#### Sezione del documento

————

Oggi a Bilbao una grande manifestazione per i prigionieri e le prigioniere basche, ancora vittime della dispersione carceraria. Solo due prigionieri su centinaia sono detenuti in carceri basche, e per ragioni gravi di salute. Sure, associazione che si occupa dei familiari dei prigionieri ha organizzato una manifestazione che, purtroppo, è tradizione all’inizio dell’anno. Alessandro Ruta, qui di seguito, ha fatto una cosa semplice e molto efficace: ha percorso le centiniaia di chilometri che separano i familiari e gli amici dai loro cari incarcerati. Tutto per pochi istanti. tutto per la visita.
(a.m.)
Dicono che il simbolo dei Paesi Baschi sia l’Ikurrina, la bandiera bianco-rosso-verde che ricorda quella della Scozia, con la croce di Sant’Andrea al centro.

————

#### Cosa fare
a – Copia dal brano sui prigionieri baschi la parte compresa tra "Dicono che il" e "Sant’Andrea al centro.", estremi inclusi.
b – Rispondi a queste domande sul brano sui prigionieri baschi:
(i) Quanti prigionieri sono detenuti in carceri basche?
(ii) Quale associazione ha organizzato la manifestazione?
(iii) Quale si dice che sia il simbolo dei Paesi Baschi?

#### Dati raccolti

————

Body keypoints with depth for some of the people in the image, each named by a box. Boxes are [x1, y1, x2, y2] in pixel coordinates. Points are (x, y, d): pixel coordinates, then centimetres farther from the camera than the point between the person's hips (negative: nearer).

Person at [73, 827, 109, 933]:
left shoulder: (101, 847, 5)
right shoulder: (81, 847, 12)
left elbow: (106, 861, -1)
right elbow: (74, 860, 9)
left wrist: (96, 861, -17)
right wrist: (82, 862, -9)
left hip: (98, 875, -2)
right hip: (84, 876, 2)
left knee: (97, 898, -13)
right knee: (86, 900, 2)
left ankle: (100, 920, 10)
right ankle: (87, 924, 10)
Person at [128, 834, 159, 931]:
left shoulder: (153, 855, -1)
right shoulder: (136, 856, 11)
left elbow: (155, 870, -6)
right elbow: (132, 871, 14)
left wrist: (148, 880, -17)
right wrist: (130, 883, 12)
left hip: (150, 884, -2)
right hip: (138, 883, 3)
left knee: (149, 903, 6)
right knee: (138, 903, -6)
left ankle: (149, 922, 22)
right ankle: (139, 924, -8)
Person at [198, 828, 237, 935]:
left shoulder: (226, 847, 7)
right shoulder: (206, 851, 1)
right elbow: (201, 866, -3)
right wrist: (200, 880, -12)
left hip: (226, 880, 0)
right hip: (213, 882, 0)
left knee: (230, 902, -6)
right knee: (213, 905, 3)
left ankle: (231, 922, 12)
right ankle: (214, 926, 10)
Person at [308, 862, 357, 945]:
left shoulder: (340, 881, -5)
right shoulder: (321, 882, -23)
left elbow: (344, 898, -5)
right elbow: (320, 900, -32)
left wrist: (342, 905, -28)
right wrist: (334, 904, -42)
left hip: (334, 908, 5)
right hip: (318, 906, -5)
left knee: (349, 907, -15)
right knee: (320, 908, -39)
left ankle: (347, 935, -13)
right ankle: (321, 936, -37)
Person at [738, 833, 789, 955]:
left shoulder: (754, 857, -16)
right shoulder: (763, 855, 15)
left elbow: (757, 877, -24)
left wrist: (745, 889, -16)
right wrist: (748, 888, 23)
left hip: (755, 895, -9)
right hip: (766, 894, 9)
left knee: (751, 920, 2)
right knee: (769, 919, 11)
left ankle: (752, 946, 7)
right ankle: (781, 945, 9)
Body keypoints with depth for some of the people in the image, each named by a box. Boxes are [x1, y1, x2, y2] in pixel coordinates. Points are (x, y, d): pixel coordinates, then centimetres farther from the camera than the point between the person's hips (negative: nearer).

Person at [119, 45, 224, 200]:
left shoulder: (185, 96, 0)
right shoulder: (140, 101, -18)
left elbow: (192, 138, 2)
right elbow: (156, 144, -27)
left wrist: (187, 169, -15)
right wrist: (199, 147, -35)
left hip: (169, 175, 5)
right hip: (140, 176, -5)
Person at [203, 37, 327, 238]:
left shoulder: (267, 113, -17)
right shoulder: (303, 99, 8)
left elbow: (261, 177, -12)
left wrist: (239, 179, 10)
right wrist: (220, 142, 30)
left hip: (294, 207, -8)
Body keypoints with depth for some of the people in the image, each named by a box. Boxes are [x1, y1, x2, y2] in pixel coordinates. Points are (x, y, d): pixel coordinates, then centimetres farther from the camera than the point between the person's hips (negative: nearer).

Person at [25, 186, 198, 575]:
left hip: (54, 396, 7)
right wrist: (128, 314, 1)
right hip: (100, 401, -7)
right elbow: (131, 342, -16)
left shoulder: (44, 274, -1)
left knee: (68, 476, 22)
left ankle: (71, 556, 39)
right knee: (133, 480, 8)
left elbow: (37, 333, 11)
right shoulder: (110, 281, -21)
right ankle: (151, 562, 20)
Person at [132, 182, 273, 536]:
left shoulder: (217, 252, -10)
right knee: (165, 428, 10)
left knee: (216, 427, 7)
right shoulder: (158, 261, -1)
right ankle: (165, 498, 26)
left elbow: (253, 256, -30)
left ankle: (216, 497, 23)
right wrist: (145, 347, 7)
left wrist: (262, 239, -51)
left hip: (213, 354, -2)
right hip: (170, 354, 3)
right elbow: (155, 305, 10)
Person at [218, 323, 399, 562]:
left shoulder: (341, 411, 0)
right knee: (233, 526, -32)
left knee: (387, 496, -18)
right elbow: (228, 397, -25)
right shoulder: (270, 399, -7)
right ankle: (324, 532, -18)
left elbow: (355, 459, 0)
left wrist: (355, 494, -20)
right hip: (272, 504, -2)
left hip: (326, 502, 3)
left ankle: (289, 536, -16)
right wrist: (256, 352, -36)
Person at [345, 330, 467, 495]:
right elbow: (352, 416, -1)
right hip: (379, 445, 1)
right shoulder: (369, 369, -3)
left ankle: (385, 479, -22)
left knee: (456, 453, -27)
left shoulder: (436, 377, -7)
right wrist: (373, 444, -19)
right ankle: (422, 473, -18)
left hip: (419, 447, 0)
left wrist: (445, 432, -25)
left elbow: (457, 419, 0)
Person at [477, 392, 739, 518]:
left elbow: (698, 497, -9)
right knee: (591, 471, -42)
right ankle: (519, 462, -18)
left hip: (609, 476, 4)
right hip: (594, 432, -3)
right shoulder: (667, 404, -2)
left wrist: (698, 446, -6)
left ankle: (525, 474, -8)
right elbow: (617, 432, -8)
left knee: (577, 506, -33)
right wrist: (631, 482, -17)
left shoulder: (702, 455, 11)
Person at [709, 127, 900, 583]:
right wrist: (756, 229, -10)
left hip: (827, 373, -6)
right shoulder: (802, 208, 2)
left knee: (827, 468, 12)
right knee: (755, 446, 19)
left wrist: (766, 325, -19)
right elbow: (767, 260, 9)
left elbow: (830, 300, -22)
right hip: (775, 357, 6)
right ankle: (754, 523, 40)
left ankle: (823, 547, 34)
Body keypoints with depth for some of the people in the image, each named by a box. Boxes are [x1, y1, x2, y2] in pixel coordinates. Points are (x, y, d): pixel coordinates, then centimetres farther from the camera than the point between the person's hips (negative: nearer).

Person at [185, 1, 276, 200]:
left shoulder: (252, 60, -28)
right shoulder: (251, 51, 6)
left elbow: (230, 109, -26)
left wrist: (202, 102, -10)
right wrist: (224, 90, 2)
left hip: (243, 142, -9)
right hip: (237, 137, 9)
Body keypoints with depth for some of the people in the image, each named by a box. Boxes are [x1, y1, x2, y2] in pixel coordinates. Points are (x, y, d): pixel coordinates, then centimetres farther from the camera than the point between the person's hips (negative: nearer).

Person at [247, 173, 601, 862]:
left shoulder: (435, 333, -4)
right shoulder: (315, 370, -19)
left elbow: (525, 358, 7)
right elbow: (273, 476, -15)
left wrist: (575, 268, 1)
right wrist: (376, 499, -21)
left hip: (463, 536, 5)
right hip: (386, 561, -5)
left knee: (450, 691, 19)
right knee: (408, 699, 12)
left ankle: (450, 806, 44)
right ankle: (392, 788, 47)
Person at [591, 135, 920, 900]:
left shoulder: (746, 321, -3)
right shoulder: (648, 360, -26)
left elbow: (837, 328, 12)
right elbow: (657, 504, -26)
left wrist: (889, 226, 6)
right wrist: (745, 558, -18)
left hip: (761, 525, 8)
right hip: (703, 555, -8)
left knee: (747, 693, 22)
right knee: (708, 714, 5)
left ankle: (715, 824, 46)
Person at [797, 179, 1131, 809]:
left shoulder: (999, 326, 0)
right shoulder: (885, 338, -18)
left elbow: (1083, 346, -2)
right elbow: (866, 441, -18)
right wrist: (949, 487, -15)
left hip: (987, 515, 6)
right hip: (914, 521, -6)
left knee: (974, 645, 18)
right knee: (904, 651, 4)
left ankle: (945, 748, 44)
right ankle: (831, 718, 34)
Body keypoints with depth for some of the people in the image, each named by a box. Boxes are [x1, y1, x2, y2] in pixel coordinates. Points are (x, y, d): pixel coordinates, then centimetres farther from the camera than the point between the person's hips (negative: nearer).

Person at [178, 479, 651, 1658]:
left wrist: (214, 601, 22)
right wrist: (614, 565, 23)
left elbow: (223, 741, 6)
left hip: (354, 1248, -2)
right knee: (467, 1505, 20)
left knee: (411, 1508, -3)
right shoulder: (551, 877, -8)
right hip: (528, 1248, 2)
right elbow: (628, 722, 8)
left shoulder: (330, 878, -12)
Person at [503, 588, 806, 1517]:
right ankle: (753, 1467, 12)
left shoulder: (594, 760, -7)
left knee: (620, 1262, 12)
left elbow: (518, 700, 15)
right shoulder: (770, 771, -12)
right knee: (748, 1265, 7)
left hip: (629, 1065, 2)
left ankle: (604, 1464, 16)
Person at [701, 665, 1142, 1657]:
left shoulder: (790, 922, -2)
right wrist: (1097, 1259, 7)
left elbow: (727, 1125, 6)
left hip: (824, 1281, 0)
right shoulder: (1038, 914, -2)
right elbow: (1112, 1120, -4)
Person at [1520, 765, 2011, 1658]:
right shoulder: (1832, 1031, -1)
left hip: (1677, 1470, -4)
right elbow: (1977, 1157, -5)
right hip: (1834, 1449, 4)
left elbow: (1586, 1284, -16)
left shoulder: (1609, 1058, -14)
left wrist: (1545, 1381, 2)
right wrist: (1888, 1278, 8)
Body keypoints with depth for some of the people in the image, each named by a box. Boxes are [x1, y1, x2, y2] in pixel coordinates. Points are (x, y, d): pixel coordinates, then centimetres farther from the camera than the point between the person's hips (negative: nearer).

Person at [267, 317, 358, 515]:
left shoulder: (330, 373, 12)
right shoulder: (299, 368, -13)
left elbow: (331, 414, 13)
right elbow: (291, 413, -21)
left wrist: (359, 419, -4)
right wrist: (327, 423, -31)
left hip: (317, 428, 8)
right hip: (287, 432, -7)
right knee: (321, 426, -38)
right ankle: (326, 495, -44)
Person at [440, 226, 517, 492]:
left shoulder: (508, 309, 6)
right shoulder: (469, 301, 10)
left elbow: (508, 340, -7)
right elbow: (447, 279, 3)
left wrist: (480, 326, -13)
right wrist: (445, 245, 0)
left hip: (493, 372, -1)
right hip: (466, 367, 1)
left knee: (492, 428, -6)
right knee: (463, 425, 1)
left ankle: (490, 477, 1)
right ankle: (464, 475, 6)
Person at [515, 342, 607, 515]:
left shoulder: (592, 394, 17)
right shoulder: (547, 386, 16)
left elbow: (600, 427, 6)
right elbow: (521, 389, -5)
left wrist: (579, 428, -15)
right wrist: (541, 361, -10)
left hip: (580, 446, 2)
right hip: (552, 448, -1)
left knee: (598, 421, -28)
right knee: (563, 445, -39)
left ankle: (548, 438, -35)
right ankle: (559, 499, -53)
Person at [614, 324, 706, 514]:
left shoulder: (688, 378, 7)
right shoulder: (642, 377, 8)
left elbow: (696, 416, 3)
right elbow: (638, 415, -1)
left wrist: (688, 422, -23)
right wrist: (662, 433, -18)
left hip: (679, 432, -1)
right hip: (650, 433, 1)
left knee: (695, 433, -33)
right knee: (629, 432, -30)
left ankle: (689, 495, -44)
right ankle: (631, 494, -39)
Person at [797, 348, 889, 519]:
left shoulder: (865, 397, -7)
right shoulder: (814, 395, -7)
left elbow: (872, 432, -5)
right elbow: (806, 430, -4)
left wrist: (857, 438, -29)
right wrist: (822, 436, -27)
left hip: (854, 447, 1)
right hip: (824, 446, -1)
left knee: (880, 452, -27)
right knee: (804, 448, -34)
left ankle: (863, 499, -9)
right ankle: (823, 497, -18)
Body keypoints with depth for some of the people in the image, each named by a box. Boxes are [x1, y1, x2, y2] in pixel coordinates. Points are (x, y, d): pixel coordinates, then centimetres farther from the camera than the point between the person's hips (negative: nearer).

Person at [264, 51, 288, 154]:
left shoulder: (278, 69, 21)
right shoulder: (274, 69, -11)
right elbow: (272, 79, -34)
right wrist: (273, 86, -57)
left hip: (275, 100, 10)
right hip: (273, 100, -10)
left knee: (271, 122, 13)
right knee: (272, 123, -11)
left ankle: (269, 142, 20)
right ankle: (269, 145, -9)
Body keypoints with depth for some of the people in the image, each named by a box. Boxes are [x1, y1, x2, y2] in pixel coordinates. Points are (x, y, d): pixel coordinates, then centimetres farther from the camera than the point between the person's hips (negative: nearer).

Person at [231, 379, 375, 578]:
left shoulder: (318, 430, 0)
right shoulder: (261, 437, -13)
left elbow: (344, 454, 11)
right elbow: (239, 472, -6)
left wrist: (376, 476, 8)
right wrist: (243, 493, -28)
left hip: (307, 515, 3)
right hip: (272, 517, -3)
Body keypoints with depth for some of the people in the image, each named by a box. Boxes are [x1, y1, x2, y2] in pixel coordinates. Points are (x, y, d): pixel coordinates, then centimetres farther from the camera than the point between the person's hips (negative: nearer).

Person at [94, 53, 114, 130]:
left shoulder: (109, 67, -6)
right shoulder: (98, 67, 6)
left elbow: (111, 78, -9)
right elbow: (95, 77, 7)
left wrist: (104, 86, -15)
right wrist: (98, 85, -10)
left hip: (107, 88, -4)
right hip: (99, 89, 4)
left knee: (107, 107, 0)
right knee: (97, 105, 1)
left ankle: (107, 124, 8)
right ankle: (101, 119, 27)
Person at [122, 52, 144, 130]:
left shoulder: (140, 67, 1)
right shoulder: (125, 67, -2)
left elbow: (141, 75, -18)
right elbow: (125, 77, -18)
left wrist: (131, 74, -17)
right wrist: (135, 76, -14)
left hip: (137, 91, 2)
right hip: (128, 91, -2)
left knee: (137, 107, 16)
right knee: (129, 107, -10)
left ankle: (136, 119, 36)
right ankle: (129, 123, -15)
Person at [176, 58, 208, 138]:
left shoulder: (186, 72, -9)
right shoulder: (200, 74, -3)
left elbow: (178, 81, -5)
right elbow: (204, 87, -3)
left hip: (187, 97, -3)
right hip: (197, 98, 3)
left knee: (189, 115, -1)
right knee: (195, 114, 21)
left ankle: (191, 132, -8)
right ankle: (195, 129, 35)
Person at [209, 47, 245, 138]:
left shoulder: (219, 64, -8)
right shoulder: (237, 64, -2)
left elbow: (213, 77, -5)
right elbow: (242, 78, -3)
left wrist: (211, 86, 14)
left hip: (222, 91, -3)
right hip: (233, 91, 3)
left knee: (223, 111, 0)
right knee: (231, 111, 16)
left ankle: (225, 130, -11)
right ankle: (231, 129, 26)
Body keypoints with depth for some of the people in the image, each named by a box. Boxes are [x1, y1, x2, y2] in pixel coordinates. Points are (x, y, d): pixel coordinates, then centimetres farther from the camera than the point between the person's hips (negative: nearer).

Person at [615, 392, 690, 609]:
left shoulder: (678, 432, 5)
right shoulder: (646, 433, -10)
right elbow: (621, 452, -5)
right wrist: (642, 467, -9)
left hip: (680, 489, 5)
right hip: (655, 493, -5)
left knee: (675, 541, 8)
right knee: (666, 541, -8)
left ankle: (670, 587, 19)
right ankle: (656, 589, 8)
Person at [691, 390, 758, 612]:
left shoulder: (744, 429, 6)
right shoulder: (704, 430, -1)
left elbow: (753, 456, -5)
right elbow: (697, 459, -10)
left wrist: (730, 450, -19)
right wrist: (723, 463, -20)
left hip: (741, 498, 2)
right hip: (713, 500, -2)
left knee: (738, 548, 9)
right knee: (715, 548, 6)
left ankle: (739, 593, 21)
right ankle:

————

#### Risultati
a –
Dicono che il simbolo dei Paesi Baschi sia l’Ikurrina, la bandiera bianco-rosso-verde che ricorda quella della Scozia, con la croce di Sant’Andrea al centro.

b –
(i) Due, per gravi ragioni di salute.
(ii) Sure.
(iii) L'Ikurrina, la bandiera bianco-rosso-verde.